[ekhtml-devel] Status
Brought to you by:
jick
|
From: Todd F. <ta...@le...> - 2003-04-30 06:46:49
|
Hi,
I recently downloaded the release version 0.32 of ekhtml. In using
it i'm having a little difficulty...
the example application runs just fine and if I use the library to do a
single parse, so streamming it works...
however, when i try to use it for streaming i get a core dump and it
would appear that the library is
returning in one of my event handlers a bad string pointer. Anyways,
here's how i'm using the library
and here's the stack trace.
I also have a question about initializing callbacks, is the library case
insensitve when i set tag handlers
like in the following init method? Obviously, i can figure this out with
a few quick tests but since
i'm asking i figured it should be easy enough to answer...

_ _ _ _ _

§ **Complete the following**:
**1.** In the ekhtml post, list every word that is immediately followed by three dots.
**2.** Please repeat the portion of the ekhtml post that opens with the words containing "the example application" and closes with "enough to answer...".

§ **Dataset records**:

_ _ _ _ _

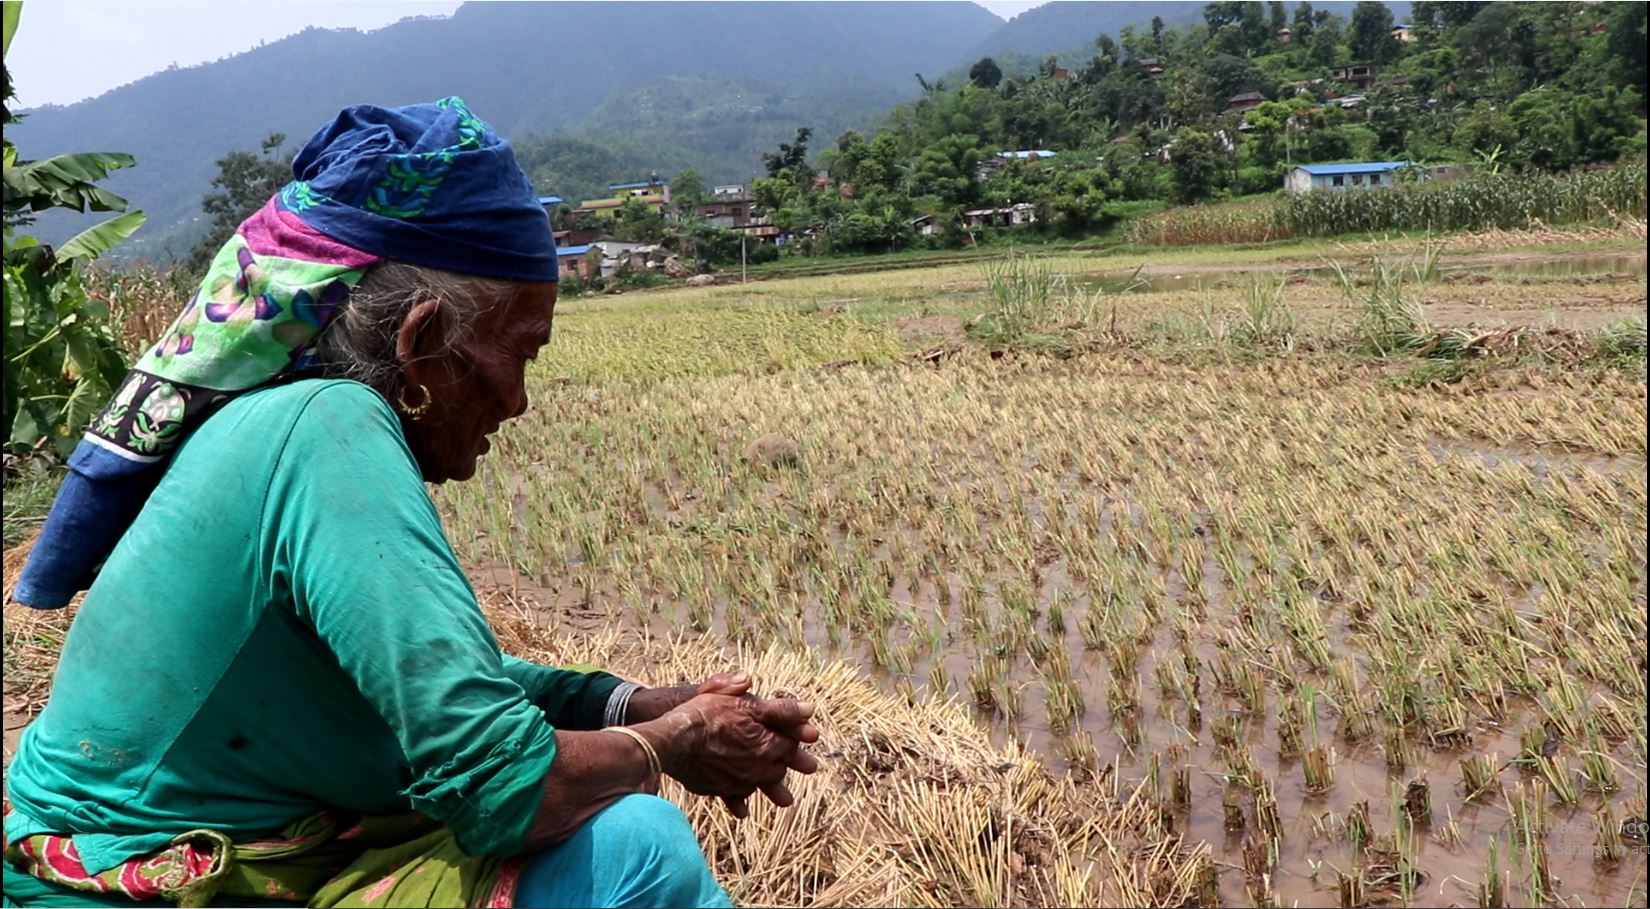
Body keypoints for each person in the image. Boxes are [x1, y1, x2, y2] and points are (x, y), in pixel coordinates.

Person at [2, 97, 818, 909]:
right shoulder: (329, 427)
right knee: (638, 849)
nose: (519, 400)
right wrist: (671, 742)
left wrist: (628, 702)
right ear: (422, 343)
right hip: (138, 880)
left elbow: (436, 683)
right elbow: (511, 792)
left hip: (204, 856)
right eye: (521, 351)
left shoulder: (277, 421)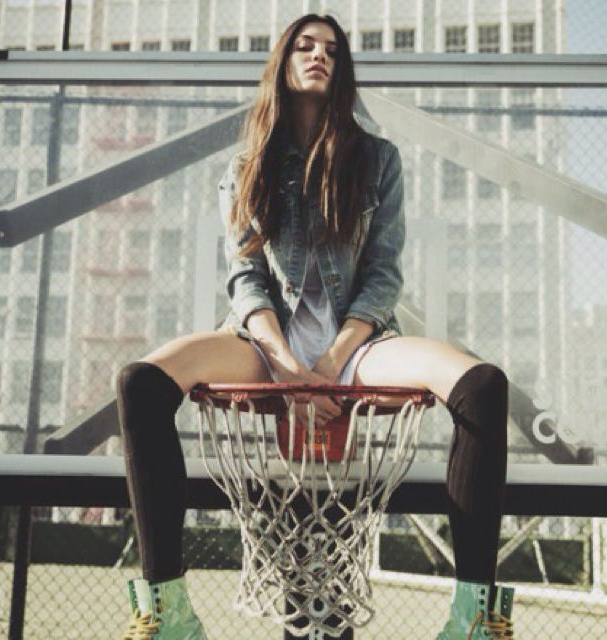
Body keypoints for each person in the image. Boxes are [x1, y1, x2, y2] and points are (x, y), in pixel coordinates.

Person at [116, 13, 514, 640]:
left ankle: (474, 618)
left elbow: (382, 275)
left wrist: (328, 365)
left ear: (342, 68)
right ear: (283, 63)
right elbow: (246, 279)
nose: (318, 55)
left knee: (483, 385)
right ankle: (168, 611)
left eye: (331, 49)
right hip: (262, 344)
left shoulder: (377, 160)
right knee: (140, 381)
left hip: (355, 346)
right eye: (304, 46)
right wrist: (286, 368)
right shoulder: (246, 167)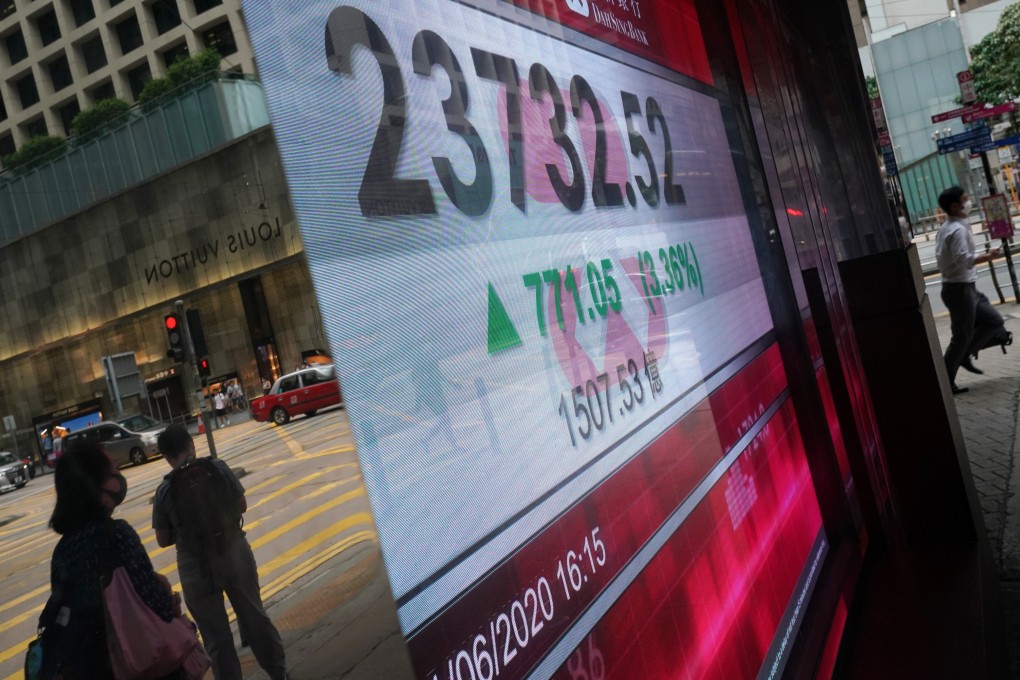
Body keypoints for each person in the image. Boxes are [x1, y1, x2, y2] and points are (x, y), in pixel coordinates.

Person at [38, 441, 182, 679]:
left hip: (86, 666)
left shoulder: (63, 549)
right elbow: (154, 600)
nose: (120, 474)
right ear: (97, 485)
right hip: (132, 661)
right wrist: (170, 600)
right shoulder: (117, 534)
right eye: (114, 468)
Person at [153, 425, 288, 680]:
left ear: (167, 457)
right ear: (191, 445)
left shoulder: (165, 490)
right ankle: (278, 672)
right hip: (233, 552)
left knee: (216, 637)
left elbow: (162, 540)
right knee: (254, 616)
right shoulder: (217, 468)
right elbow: (242, 505)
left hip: (195, 567)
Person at [935, 186, 1003, 394]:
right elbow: (964, 260)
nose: (969, 201)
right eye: (965, 199)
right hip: (959, 289)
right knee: (961, 338)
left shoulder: (953, 226)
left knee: (993, 321)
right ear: (955, 206)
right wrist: (989, 257)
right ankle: (946, 383)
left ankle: (965, 353)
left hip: (966, 287)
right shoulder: (956, 231)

_ _ _ _ _

§ **Answers per task**:
**1.**
difficulty
works
answer

**2.**
the example application runs just fine and if I use the library to do a
single parse, so streamming it works...
however, when i try to use it for streaming i get a core dump and it
would appear that the library is
returning in one of my event handlers a bad string pointer. Anyways,
here's how i'm using the library
and here's the stack trace.
I also have a question about initializing callbacks, is the library case
insensitve when i set tag handlers
like in the following init method? Obviously, i can figure this out with
a few quick tests but since
i'm asking i figured it should be easy enough to answer...